DIRECTIONS FOR THIS TASK:
Pull out every line of the items below that contains the string "order". Uppercase and lowercase letters count as different.

AVAILABLE RECORDS:
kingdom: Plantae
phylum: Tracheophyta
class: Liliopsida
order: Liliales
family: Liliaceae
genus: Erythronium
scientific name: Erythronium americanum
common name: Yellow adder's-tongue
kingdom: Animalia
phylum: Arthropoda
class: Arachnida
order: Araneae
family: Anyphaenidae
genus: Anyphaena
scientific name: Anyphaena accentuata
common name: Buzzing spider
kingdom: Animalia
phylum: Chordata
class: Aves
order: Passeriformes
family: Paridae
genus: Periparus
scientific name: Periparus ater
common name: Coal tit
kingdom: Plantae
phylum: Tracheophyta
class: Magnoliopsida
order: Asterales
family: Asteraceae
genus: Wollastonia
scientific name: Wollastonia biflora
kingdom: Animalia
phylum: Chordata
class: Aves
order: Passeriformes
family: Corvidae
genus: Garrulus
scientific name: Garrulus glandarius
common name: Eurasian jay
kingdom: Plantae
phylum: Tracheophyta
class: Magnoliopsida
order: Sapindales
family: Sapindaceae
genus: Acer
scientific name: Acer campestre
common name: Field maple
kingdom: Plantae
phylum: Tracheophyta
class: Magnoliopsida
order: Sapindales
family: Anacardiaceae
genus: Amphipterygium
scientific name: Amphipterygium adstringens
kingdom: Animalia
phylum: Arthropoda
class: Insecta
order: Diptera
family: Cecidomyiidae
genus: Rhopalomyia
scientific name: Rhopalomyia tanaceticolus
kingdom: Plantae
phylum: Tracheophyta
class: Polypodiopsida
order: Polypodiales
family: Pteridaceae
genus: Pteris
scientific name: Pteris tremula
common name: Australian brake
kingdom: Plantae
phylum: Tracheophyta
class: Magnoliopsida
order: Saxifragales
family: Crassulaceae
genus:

TASK RESPONSE:
order: Liliales
order: Araneae
order: Passeriformes
order: Asterales
order: Passeriformes
order: Sapindales
order: Sapindales
order: Diptera
order: Polypodiales
order: Saxifragales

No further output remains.